Chaque espèce a un certain nombre de spécificités. L'espèce humaine est la seule qui dispose d'une diversité quasi infinie (le monde des possibles) de capacités, dons, aptitudes et dispositions qui ne se trouvent jamais réunies ensemble dans aucune autre espèce.
Aucune espèce, surtout aussi faiblement dotée physiquement comme la nôtre, ne peut parvenir à voler comme et au delà de ce que peut l'oiseau, nager comme et au delà de ce que peut le dauphin, se déplacer plus vite et plus loin que le guépard, etc.
Nier cette particularité de notre espèce, c'est affirmer qu'un cercle n'est pas rond.
Autre exemple, nous sommes capable de faire sauter la planète, ce qu'aucune autre espèce ne peut faire.
La spécificité de mon espèce n’est pas objet de gloire puisque je l’ai reçue à ma naissance (je n’y suis pour rien comme l’amibe non plus).
Mais si cette spécificité n'est pas reconnue, aucune discussion n'est possible.
Il n'y a pas, à mes yeux, supériorité de l'humain : nous sommes tous au même titre des "produits", de Dieu ou de la Nature. Il y a seulement chez l'homme, d’après ce que je vois et comprends, une grande diversité de dispositions et d’aptitudes qu’aucune autre espèce ne réunit comme la nôtre et dont certaines ne sont possédées par aucune autre comme chez nous.
Quant à savoir à quoi sert cette spécificité, c'est une autre question qui mériterait à elle seule un débat.
Mais revenons à la pensée. AFFIRMER, comme le fait Sciences & Vie, "Les plantes pensent" me paraît même un net et dommageable abus de langage. Si encore le magazine s’était interrogé : "Les plantes pensent-elles ?"…
C’est un titre sur-vendeur, bien dans la politique éditoriale de S&V qui cherche à provoquer et n’hésite pas, pour cela, à déformer la vérité qui est que l’on constate de l'intelligence dans les plantes, mais non de la pensée...

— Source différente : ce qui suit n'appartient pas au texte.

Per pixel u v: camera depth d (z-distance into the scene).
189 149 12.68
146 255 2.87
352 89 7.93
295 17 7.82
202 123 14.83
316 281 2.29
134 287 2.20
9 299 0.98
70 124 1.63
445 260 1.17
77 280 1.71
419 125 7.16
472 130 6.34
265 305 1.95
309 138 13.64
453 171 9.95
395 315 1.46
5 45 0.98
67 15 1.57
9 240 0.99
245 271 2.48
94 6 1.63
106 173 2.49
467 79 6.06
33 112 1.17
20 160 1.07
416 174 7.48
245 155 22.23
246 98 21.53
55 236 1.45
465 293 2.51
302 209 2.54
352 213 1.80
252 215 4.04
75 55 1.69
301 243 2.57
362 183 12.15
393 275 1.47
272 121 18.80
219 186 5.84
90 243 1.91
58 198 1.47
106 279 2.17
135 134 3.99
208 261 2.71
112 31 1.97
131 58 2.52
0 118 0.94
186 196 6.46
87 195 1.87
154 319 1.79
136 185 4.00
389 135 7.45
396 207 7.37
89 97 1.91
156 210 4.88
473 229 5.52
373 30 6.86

Victor.- Pas du tout racoleur : oui, si les plantes font des choix, elles pensent.

Sur cette planche du dossier de Sciences & Vie, les termes utilisés ("entraide", lucidité", etc.) sont pour moi abusivement anthropomorphes car ils font appel à une conscience individuelle que rien ne permet d'affirmer chez les plantes. Il y a confusion entre conscience et intelligence.

J-L.- Les plantes ne font pas des choix, elles sont simplement animées par l'Intelligence (Deus sive Natura, Gaïa) dont témoigne l’homéostasie. Le choix est réservé à l’espèce humaine, seule dotée d'une conscience réflexive (dont l’indice principal est la moralité – au sens philosophique d’éthique).

Victor.- Elles décident où non de vivre, par exemple. C'est une forme de conscience perceptive sophistiquée (elles fondent leur décision selon des critères de variation de température assez incroyables). Le choix est aussi du domaine de l'animal et n'est pas lié au critère moral. Ça c’est indéfendable aujourd'hui. J'ai conclu dans un de mes livres que le seul critère qui différenciait l’homme de toutes les autres espèces vivantes est l'invention du possible.
Ce qui est indéfendable, c'est « le choix lié au seul critère moral ».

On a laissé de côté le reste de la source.